PASSAGE:

[Start of section]

Today begins one of the biggest weeks in the Supreme Court’s recent history. Certainly the biggest since it decided on Obamacare almost exactly a year ago, and I would say even bigger, because while that was a huge deal in a news sense, these decisions will drill right into the muscle and bone of our competing constitutional theories in this country—whether the Constitution is a living document that permits judges to use it to reach conclusions about changing social morality (the liberal view), or whether it should do no such thing and judges should never think about “outcomes” (the conservative one). The decisions should certainly focus liberals’ minds on what a crucial role the Court plays in shaping our lives, and the fact that we have four justices, two on each side, age 75 or older is a reminder of how the next president may well shape the nature and size of the Court’s majority for at least a generation to come, maybe two.

Let’s start with the cases at hand. As you read this Monday, the Court might already have announced its decision on the affirmative-action case before it, the voting-rights case, or the two same-sex marriage cases it is considering. A ruling against the University of Texas’s use of race as a sort of second-tier admissions consideration could spell the end for race-based admissions across the country. Similar changes have already led to a sharp decline in black enrollment at elite schools in Texas, California, and Florida, so the question would be whether a conservative decision in Fisher v. University of Texas would decrease black enrollment down the food chain.
The voting-rights case arose in Shelby County, Alabama, which had been drawing its districts so as to make likely the election of one black member of the city council in the town of Calera. But new lines were drawn, and the black candidate lost (it was all much shadier than that, and if you think Section 5 remedies are old-fashioned, I implore you to read this excellent account of the facts of the case in Calera by Lou DuBose).
On same-sex marriage, the court is hearing two cases, challenges to the 1996 federal Defense of Marriage Act and to California’s Prop 8, the 2008 ballot measure banning same-sex marriage that passed with 52 percent of the vote.
What’s going to happen? No one’s ever gone broke betting on right-wing outcomes from this court. Anthony Kennedy, of course, famously broke with the conservatives on same-sex relations in Lawrence v. Texas in 2003. But that didn’t tell us anything about how he feels about marriage. And he’s 10 years older and 10 years crotchetier. On the racial cases, any looming question marks are probably far smaller. Again, Kennedy hasn’t been as sweepingly opposed to affirmative action as the other four conservatives. But remember, this is the majority that told Seattle and Louisville that they couldn’t racially integrate their schools even according to plans that everyone agreed to!

[End of section]

Saved entries
[Start of section]

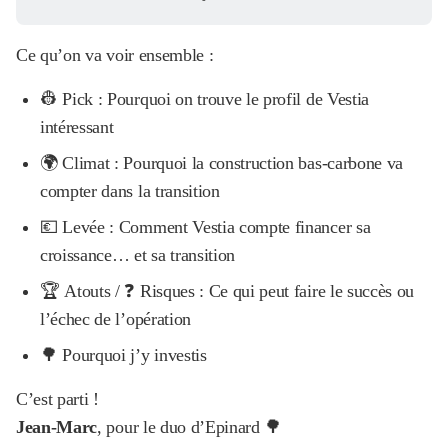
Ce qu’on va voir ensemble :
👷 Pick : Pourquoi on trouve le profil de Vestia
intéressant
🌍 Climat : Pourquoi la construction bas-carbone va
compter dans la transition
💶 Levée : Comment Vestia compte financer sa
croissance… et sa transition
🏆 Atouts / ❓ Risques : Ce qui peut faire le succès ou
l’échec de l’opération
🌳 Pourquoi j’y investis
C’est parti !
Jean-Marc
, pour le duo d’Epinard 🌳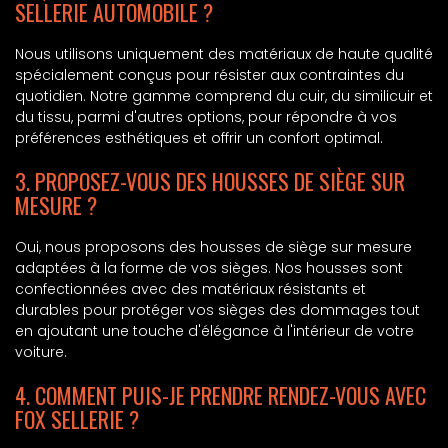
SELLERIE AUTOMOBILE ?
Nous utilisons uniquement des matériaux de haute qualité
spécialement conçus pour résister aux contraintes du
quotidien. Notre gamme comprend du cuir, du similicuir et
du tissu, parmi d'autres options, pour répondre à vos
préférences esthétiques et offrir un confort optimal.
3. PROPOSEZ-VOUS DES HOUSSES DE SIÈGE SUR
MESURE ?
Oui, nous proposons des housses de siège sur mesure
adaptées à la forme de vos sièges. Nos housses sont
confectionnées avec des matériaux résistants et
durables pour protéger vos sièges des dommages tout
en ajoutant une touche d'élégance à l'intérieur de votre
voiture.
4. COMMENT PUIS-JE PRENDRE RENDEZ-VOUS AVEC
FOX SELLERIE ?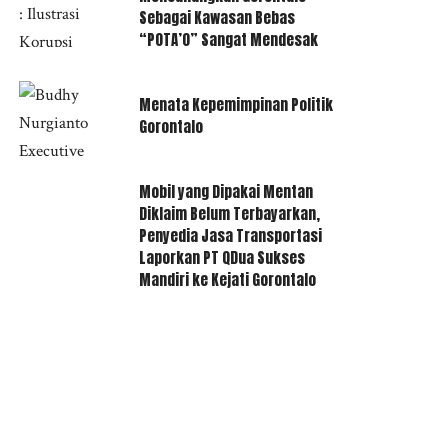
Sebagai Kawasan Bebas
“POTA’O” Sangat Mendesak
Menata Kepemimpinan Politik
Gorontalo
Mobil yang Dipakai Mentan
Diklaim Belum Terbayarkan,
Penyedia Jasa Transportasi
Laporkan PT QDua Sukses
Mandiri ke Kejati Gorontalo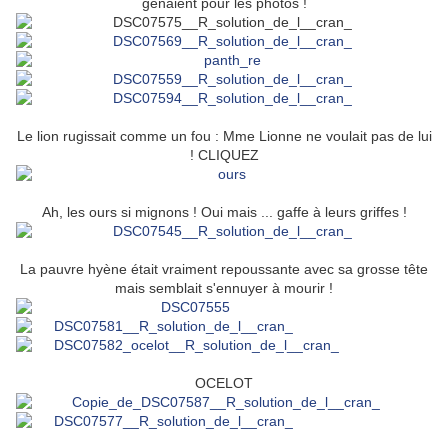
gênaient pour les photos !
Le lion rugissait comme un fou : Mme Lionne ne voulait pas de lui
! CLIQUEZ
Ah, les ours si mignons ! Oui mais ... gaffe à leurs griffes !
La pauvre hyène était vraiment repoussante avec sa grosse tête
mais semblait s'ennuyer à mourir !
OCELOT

[End of section]

WHAT YOU SHOULD DO:
Can you write the next part of the Supreme Court piece, picking up right after its final sentence? The material has no connection to the Supreme Court piece.

TASK ANSWER:
That decision was a classic of the right-wing originalist genre. We struggled with segregated—and unequal—schools for many decades in this country. Then, in 1954, the Supreme Court said “No more.” At which point the South promptly ignored the Court. A few places integrated in the 1950s, but it really took until the early- to mid-1970s for integration to take hold. And, of course, as soon as it did, many white people hated it. This coincided with the rise of these originalists. They started getting on courts and issuing opinions guided by the belief that judges must be neutral as to outcomes.
Result? For a decade or more, under these “neutral” decisions, schools have been resegregating (especially in the … surprise, South!). But this is all right, you see, because judges just call balls and strikes, as John Roberts put it in 2005, and if it just so happens that all the black people who come up to the plate get called out on strikes, well, it’s not a judge’s job to make sure anyone gets on base, certainly not because of something as quotidian and accidental as their skin color, so it must be something about them. See?
Antonin Scalia restated this view yet again this past weekend at a speech in North Carolina. Scalia was in comparatively hippieish Asheville, where the state bar was convening, to deliver a talk called (get this) “Mullahs of the West: Judges as Moral Arbiters.” Mullahs! So liberal justices who want African-American high-schoolers to get a slot at an elite university are the same as Taliban members who don’t want girls to go to school at all. Both, after all, are engaged in moral arbitration! By about the late 23rd century, if this nation still exists, they’ll look back on the fact that this man was taken seriously as the one fact that by itself makes our entire age completely dismissible.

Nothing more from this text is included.